▼▼▼

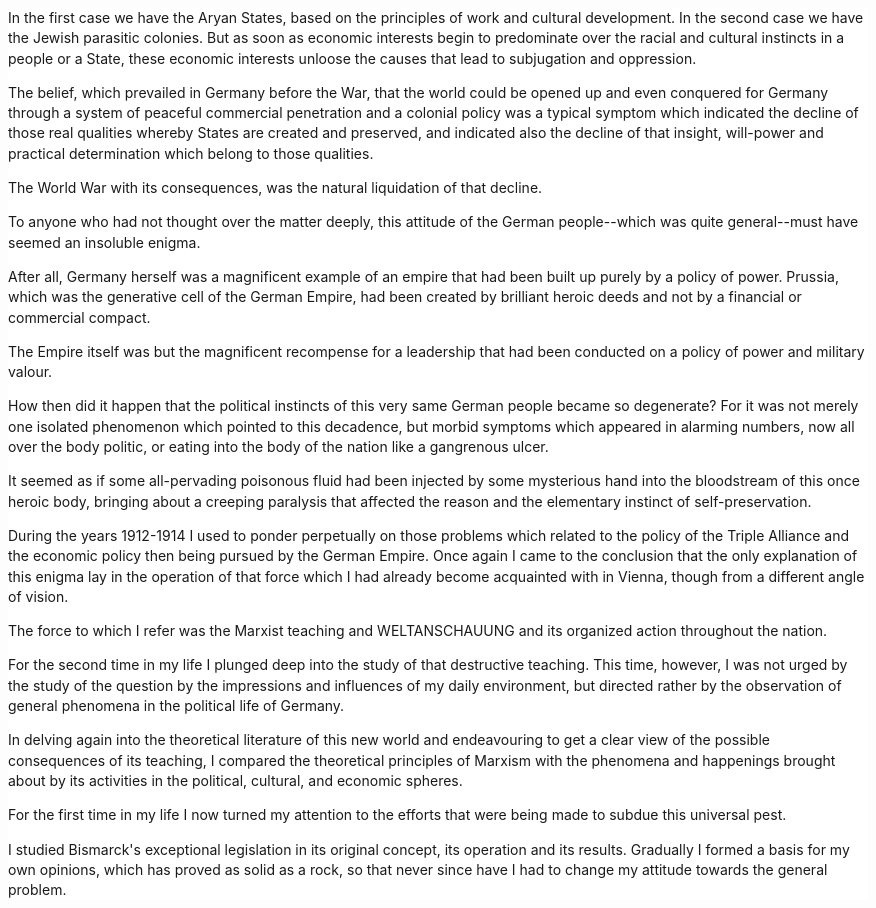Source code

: In the first case we have the Aryan States, based on the principles of work and cultural development. In the second case we have the Jewish parasitic colonies. But as soon as economic interests begin to predominate over the racial and cultural instincts in a people or a State, these economic interests unloose the causes that lead to subjugation and oppression.

The belief, which prevailed in Germany before the War, that the world could be opened up and even conquered for Germany through a system of peaceful commercial penetration and a colonial policy was a typical symptom which indicated the decline of those real qualities whereby States are created and preserved, and indicated also the decline of that insight, will-power and practical determination which belong to those qualities. 

The World War with its consequences, was the natural liquidation of that decline.

To anyone who had not thought over the matter deeply, this attitude of the German people--which was quite general--must have seemed an insoluble enigma. 

After all, Germany herself was a magnificent example of an empire that had been built up purely by a policy of power. Prussia, which was the generative cell of the German Empire, had been created by brilliant heroic deeds and not by a financial or commercial compact. 

The Empire itself was but the magnificent recompense for a leadership that had been conducted on a policy of power and military valour.

How then did it happen that the political instincts of this very same German people became so degenerate? For it was not merely one isolated phenomenon which pointed to this decadence, but morbid symptoms which appeared in alarming numbers, now all over the body politic, or eating into the body of the nation like a gangrenous ulcer. 

It seemed as if some all-pervading poisonous fluid had been injected by some mysterious hand into the bloodstream of this once heroic body, bringing about a creeping paralysis that affected the reason and the elementary instinct of self-preservation. 

During the years 1912-1914 I used to ponder perpetually on those problems which related to the policy of the Triple Alliance and the economic policy then being pursued by the German Empire. Once again I came to the conclusion that the only explanation of this enigma lay in the operation of that force which I had already become acquainted with in Vienna, though from a different angle of vision. 

The force to which I refer was the Marxist teaching and WELTANSCHAUUNG and its organized action throughout the nation.

For the second time in my life I plunged deep into the study of that destructive teaching. This time, however, I was not urged by the study of the question by the impressions and influences of my daily environment, but directed rather by the observation of general phenomena in the political life of Germany. 

In delving again into the theoretical literature of this new world and endeavouring to get a clear view of the  possible consequences of its teaching, I compared the theoretical principles of Marxism with the phenomena and happenings brought about by its activities in the political, cultural, and economic spheres. 

For the first time in my life I now turned my attention to the efforts that were being made to subdue this universal pest.

I studied Bismarck's exceptional legislation in its original concept, its operation and its results. Gradually I formed a basis for my own opinions, which has proved as solid as a rock, so that never since have I had to change my attitude towards the general problem.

▲▲▲

### [Task brief]
Beginning with the line that has "To anyone who" and ending with the line that has "For the second", set down the lines above exactly and include no others.

### [Result of the exercise]
To anyone who had not thought over the matter deeply, this attitude of the German people--which was quite general--must have seemed an insoluble enigma. 

After all, Germany herself was a magnificent example of an empire that had been built up purely by a policy of power. Prussia, which was the generative cell of the German Empire, had been created by brilliant heroic deeds and not by a financial or commercial compact. 

The Empire itself was but the magnificent recompense for a leadership that had been conducted on a policy of power and military valour.

How then did it happen that the political instincts of this very same German people became so degenerate? For it was not merely one isolated phenomenon which pointed to this decadence, but morbid symptoms which appeared in alarming numbers, now all over the body politic, or eating into the body of the nation like a gangrenous ulcer. 

It seemed as if some all-pervading poisonous fluid had been injected by some mysterious hand into the bloodstream of this once heroic body, bringing about a creeping paralysis that affected the reason and the elementary instinct of self-preservation. 

During the years 1912-1914 I used to ponder perpetually on those problems which related to the policy of the Triple Alliance and the economic policy then being pursued by the German Empire. Once again I came to the conclusion that the only explanation of this enigma lay in the operation of that force which I had already become acquainted with in Vienna, though from a different angle of vision. 

The force to which I refer was the Marxist teaching and WELTANSCHAUUNG and its organized action throughout the nation.

For the second time in my life I plunged deep into the study of that destructive teaching. This time, however, I was not urged by the study of the question by the impressions and influences of my daily environment, but directed rather by the observation of general phenomena in the political life of Germany. 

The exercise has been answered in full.